更重要的是,花泠也是見過大世面的人,得罪權貴這種事兒,她不是第一回了。
兩人之間的沉默持續了差不多一分鐘。
對花泠而言,這一分鐘顯得有點漫長,因為她實在不知道該擺出什麼表情。
而且她還一直擔心太后這樣瞪著眼睛,眼睛幹不幹。
鵲鵲:你正常點,現在氣氛很嚴肅!
花泠面無表情:我還不夠嚴肅麼,我已經三十秒沒做表情了,感覺自己的臉有點僵硬。
鵲鵲:你遲早有天把自己作死了!
花泠:請你搞清楚,我一點都不作,是有人總想找我茬兒,我是被動的!
兩人又打嘴仗的時候,太后終於打破了沉默。
“你單靠把脈就能知道哀家生了什麼病?”
花泠還在走神呢,還好鵲鵲提醒了她:快回答人家問題,別玩了,我真是一天天替你操碎了心!
花泠:謝謝你,不是你,我也不會走神!
但她還是趕緊回道:“回太后,除了把脈之外,我也觀察了太后的起色,透過各種表徵進行了初步的診斷。”
“那這種病,有得治嗎?”太后問。
花泠道:“太后若是想治,臣妾當盡力一試,只是……”
“只是什麼?”太后問。
花泠道:“就怕太后不信任臣妾,不敢讓臣妾治。因為治病的過程,可能會比較痛苦。”
太后皺眉:“需要下針?”
花泠搖頭:“要動刀子,將那長在您腦子裡的東西給切掉。”
“這……這如何辦得到?”太后感到不可思議,“難道服藥不行嗎啊?”
花泠思索了片刻,道:“服藥只能作為保守治療手段,當然……一開始可以服藥試試看。只是如果服藥不能起效,反而會耽誤治療的最佳時機。”
花泠只是實話實說。
太后卻覺得花泠在跟自己玩手段。
“在腦子裡動刀子,你能辦得到?”太后問。
花泠想,這也不是難事,她開過的瓢可不少了。
以鵲鵲目前的裝置水平,這也不算是太複雜的手術,只要在腦袋上開一個小孔,甚至都不需要大面積剃頭髮的。

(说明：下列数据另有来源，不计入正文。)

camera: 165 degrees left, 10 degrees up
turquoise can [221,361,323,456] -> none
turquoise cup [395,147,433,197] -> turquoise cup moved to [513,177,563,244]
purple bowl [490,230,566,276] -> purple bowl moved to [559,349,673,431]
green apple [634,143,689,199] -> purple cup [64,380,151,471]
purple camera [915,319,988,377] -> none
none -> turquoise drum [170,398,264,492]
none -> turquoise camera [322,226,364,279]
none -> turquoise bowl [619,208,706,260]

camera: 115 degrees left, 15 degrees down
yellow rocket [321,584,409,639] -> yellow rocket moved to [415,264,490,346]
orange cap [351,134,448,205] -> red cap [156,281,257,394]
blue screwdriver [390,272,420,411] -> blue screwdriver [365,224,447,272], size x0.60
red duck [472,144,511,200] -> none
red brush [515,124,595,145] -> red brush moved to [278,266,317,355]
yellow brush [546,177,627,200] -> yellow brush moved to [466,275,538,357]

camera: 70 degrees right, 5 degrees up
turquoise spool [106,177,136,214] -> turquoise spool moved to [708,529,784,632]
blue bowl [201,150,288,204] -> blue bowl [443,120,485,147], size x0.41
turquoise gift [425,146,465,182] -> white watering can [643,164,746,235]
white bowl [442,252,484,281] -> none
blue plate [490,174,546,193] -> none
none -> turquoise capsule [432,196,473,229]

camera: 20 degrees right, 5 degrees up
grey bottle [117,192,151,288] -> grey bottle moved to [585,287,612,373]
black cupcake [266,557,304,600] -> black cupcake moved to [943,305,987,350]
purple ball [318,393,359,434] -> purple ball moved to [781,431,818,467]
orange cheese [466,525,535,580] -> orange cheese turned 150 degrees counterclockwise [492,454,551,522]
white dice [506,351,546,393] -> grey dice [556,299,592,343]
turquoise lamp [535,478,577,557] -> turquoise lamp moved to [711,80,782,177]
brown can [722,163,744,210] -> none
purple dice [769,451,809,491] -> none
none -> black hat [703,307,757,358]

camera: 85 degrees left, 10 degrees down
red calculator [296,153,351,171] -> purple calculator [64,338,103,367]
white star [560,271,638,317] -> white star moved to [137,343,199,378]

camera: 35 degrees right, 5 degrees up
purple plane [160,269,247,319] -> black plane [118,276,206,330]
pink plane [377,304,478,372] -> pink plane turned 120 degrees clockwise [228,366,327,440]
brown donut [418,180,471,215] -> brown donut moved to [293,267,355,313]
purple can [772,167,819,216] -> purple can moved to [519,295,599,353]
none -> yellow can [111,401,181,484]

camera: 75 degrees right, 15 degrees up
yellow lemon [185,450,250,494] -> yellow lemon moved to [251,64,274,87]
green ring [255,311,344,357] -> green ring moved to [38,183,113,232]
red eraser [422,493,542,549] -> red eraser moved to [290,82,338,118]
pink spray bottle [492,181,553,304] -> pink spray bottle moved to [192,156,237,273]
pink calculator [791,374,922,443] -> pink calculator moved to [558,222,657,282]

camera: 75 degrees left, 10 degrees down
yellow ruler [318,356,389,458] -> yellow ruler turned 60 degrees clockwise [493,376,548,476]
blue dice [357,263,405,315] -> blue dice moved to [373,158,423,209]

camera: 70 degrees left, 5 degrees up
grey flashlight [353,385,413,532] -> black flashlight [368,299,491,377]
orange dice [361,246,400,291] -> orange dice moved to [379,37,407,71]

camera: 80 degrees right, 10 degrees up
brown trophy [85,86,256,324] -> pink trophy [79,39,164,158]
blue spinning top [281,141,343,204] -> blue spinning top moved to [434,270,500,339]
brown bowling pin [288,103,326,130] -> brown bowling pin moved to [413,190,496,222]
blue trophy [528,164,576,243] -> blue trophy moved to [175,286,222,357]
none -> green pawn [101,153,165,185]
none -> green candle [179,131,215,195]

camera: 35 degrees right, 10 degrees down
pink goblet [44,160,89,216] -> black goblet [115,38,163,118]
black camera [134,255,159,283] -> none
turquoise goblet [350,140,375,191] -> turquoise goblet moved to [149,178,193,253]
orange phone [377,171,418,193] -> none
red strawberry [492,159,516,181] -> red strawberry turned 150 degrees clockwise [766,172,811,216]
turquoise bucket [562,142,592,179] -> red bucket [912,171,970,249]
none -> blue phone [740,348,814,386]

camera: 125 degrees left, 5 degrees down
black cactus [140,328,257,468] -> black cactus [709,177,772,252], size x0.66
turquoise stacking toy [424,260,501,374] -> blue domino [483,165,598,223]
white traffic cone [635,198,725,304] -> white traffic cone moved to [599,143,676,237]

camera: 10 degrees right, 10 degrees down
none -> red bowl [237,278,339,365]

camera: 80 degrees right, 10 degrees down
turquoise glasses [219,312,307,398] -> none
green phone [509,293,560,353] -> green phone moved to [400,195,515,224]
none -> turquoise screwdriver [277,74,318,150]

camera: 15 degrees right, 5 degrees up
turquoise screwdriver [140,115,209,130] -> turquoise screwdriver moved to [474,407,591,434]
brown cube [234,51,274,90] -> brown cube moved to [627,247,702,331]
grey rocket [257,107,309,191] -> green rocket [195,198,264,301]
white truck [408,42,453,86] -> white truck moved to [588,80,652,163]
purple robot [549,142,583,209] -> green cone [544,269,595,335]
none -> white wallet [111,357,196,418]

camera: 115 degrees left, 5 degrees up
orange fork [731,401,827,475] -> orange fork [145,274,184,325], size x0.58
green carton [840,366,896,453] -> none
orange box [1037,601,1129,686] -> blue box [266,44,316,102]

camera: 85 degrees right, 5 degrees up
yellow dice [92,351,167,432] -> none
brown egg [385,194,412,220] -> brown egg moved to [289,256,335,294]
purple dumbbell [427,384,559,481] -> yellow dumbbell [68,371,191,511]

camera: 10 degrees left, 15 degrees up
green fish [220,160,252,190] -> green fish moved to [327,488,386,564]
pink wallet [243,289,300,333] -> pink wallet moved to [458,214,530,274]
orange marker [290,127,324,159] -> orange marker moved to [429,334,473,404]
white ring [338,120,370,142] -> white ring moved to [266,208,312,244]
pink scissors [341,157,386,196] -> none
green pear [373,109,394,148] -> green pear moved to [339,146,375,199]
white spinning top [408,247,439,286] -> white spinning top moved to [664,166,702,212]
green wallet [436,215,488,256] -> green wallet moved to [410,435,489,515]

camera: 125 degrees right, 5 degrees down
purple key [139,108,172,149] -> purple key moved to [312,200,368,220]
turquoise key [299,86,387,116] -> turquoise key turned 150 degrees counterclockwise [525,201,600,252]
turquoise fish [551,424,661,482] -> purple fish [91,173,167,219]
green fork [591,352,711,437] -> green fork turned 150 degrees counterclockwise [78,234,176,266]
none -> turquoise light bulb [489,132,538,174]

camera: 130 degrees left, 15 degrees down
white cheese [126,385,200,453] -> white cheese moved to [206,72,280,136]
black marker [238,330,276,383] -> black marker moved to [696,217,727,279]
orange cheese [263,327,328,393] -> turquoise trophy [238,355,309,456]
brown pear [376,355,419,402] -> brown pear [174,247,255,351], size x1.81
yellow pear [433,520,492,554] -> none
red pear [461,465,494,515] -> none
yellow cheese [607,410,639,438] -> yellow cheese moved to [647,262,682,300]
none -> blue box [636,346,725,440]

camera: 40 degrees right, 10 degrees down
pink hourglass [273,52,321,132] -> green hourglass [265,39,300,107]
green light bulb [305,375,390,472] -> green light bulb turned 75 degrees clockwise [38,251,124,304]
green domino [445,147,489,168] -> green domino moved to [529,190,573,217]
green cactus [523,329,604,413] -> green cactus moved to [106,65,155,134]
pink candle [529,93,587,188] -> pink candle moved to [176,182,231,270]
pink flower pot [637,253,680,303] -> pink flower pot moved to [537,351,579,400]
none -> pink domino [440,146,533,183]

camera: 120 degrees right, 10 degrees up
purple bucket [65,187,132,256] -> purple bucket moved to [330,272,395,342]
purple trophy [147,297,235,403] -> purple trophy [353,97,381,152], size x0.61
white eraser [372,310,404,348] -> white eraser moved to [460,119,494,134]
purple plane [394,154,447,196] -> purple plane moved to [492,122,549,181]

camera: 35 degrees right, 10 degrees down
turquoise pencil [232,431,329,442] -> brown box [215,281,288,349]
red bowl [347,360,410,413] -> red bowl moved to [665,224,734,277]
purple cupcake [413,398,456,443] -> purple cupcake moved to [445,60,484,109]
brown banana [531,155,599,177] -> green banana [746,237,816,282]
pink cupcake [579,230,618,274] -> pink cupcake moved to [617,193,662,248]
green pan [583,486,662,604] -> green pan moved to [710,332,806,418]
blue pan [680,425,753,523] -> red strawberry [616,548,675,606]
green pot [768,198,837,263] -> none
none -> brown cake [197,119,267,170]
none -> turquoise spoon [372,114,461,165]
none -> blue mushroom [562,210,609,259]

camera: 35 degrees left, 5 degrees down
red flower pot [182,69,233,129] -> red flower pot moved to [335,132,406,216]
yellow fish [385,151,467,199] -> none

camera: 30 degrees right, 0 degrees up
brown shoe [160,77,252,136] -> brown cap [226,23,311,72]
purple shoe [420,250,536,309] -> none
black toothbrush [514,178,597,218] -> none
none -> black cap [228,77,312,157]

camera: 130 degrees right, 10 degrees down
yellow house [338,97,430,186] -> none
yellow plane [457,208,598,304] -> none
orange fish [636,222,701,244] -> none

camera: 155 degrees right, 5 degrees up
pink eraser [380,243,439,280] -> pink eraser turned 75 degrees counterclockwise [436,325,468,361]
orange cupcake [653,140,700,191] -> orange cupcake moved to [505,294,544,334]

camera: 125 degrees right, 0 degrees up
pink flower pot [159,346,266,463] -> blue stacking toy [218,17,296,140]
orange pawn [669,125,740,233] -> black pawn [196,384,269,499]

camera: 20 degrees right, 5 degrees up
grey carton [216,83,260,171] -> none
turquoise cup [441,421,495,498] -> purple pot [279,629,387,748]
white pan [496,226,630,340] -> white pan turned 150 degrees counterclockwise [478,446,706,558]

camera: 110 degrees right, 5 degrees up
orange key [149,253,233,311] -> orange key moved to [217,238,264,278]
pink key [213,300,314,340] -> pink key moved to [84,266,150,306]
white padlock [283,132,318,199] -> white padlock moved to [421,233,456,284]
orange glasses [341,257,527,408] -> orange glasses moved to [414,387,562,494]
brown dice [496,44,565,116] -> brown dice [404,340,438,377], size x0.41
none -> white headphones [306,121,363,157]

要不是太后這個瘤子位置長得有點偏,甚至不需要開顱,透過鼻腔讓機器人進去就能切掉。
但是她這麼說,對太后而言肯定是太過驚悚了,為了避免嚇到她,還是不要說那麼明白了。
花泠道:“臣妾的法子,也只有臣妾可以辦得到,具體如何辦到,三言兩語解釋不清,對於太后而言,不過是睡了一覺,並不會感到痛苦。”
“難不成你會仙術麼?”太后嗤之以鼻,“別是你知道哀家找你來,要問你秦國公府的事兒,你故意編出這一套瞎話來糊弄哀家?”
花泠無奈嘆氣,道:“太后要是這麼想,我也沒辦法。我只是盡醫者的本分,對太后說了該說的。”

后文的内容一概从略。